Character Above All: Ten presidents from FDR to George Bush
Wilson, Robert A., ed., Tom Wicker, “Richard M. Nixon"
Simon & Schuster, 1995
pp. 135 - 139
p. 135 He came from economically low status in Whittier, CA: he hated waiting on customers in his father’s grocery store and felt embarrassed by his loud, cantankerous, and impecunious dad. He made ‘”near-suicidal attempts” to make the Whittier College football team and failed. He couldn’t get dates: girls found him awkward and unglamorous. He worked his way through Duke Law School but was rejected by big New York law firms to which he applied on graduation, finally accepting a position in a small Whittier firm. “He was an introvert in a sphere of extroverts, a have-not among haves.
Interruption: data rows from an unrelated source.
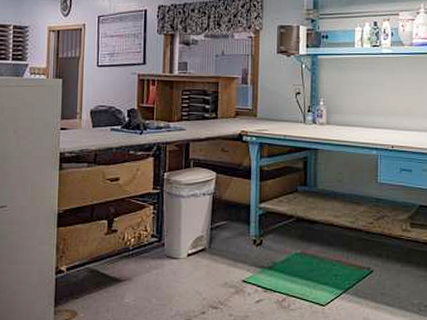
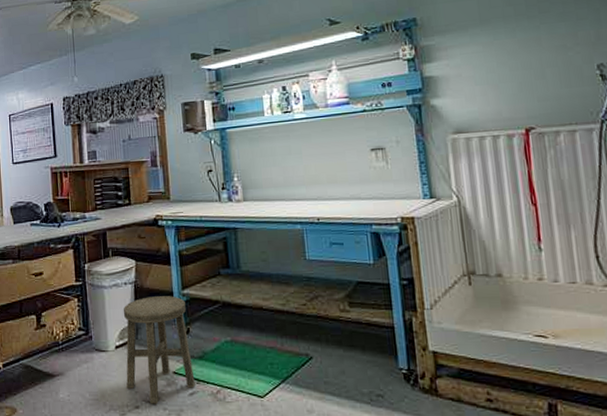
stool: none [195,208,263,310] -> present [123,296,195,404]

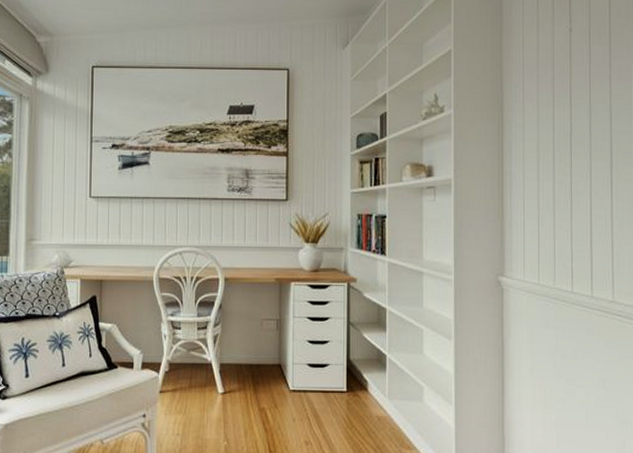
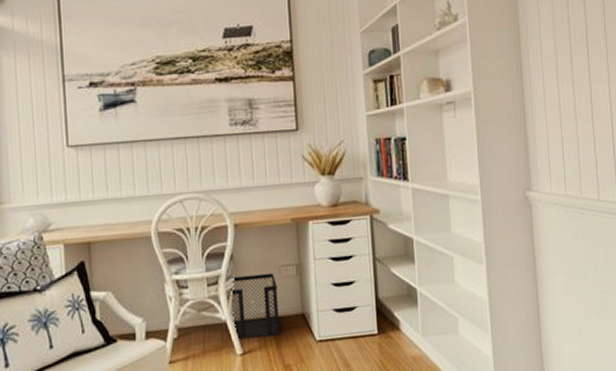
wastebasket: none [217,324,258,380] -> present [231,273,280,340]

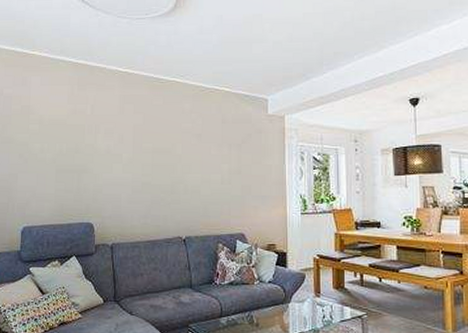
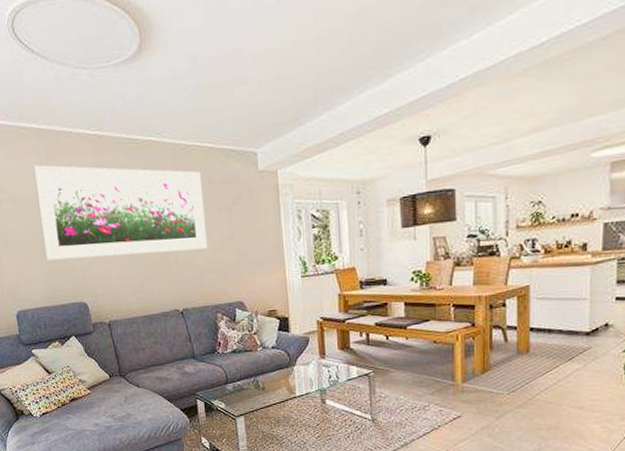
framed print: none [60,93,217,181] -> present [32,164,208,262]

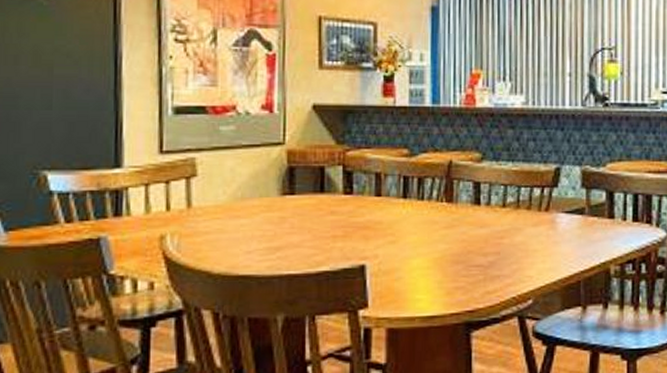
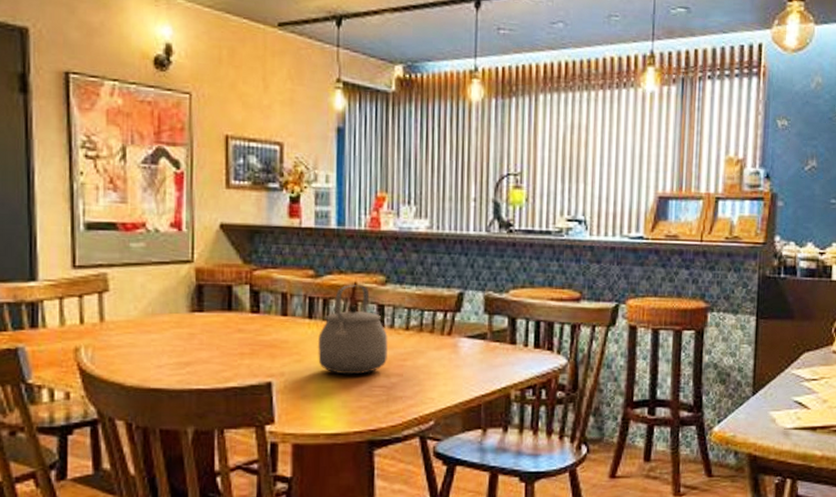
tea kettle: none [412,163,485,255] -> present [317,285,389,375]

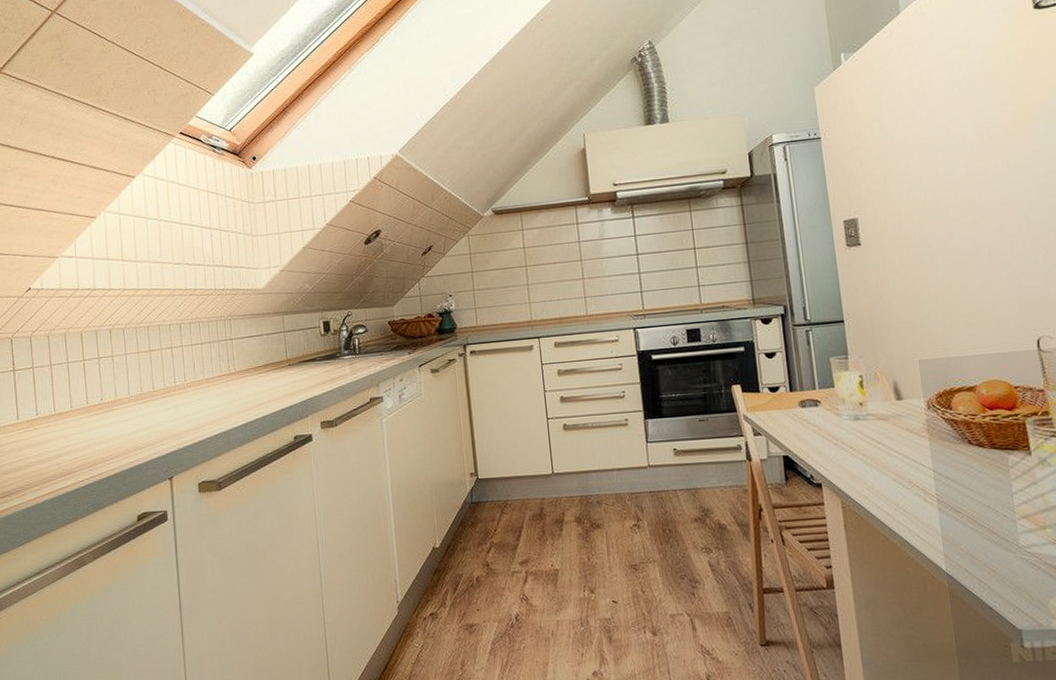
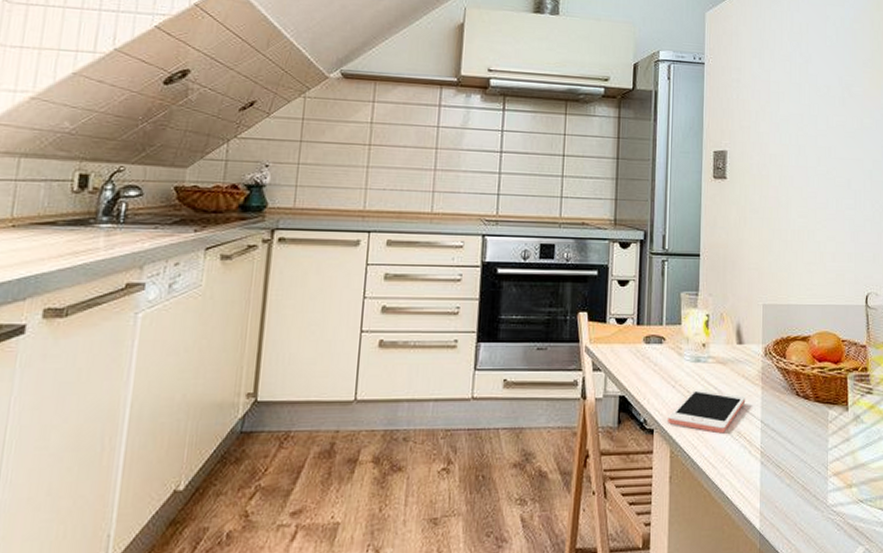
cell phone: none [834,444,914,484] -> present [668,389,746,434]

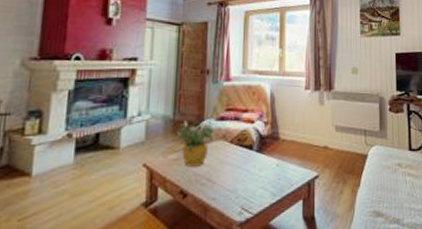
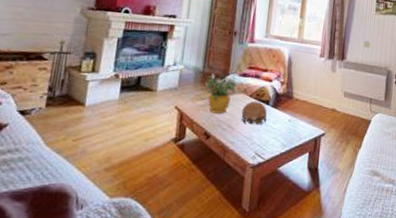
decorative bowl: none [222,147,252,175] -> present [241,101,267,125]

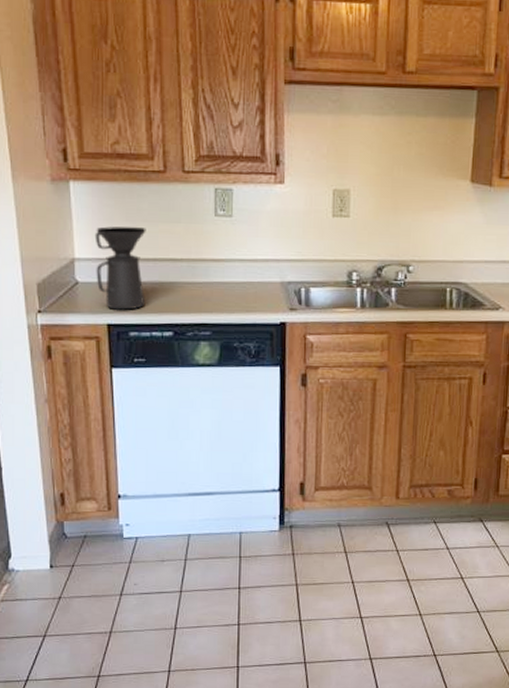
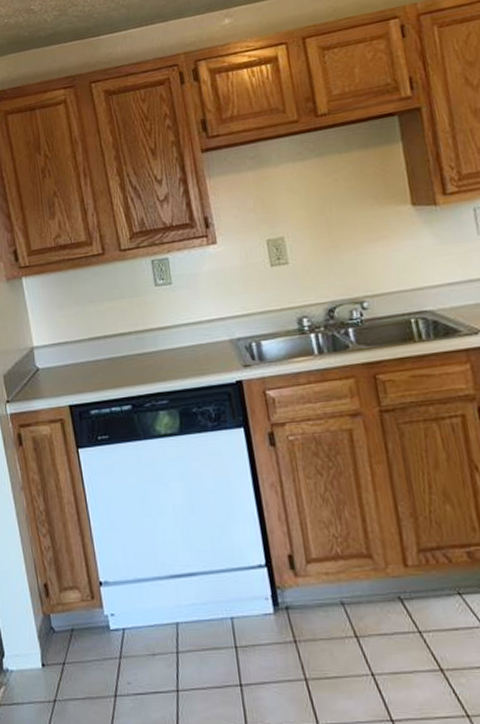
coffee maker: present [94,226,146,310] -> none [48,308,101,391]

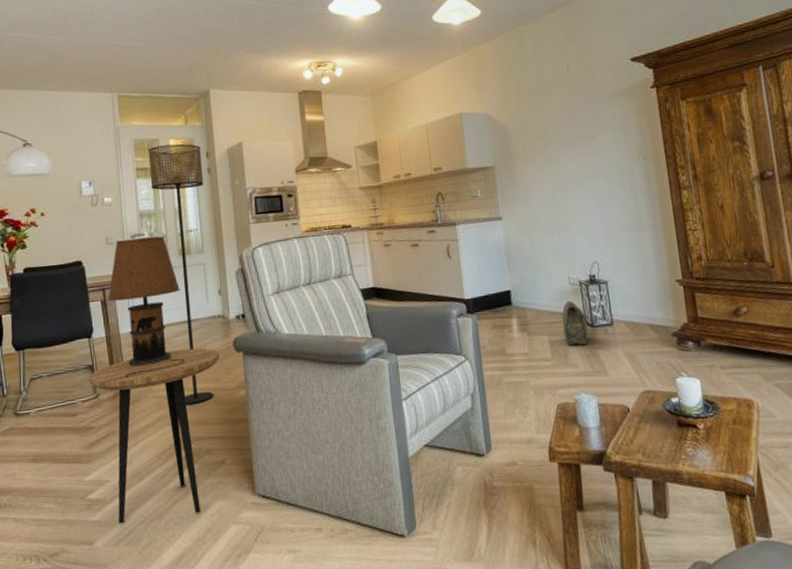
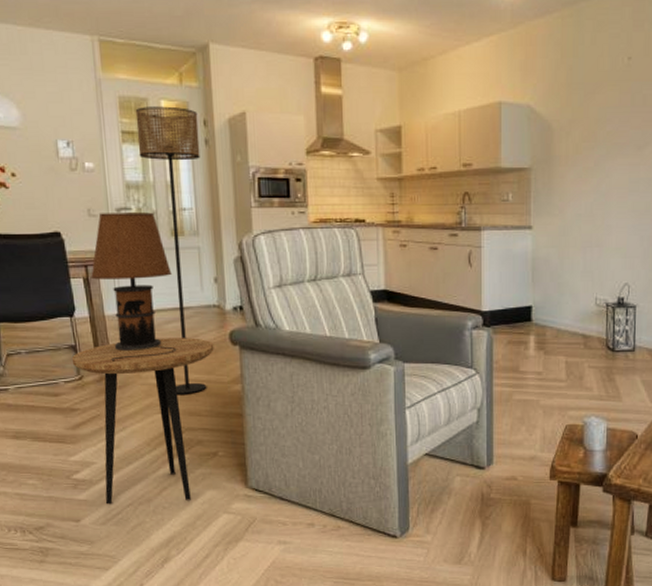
bag: present [562,300,589,346] -> none [582,322,609,370]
And he showed it–nervousness, perspiration, dancing by the numbers, gestures always a little contrived and out of synch. A decade after he resigned the presidency, he told Ken Clawson: ‘What starts the process really are laughs and slights and snubs when you are a kid . . . . But if you are reasonably intelligent and if your anger is deep enough and strong enough you learn that you can change those attitudes by excellence, personal gut performance, while those who have everything are sitting on their fat butts.’ P. 138: He was betrayed early on by somebody and never trusted after that. He sowed mistrust and reaped it. P. 139 “Solitude was Richard Nixon’s chosen environment, his reward in victory, his solace in defeat. He often made secrecy the natural extension of his solitude, confiding in few, taking counsel of few, trusting even fewer. He had no true friends. Nobody to trust. Nobody to pour himself out to.”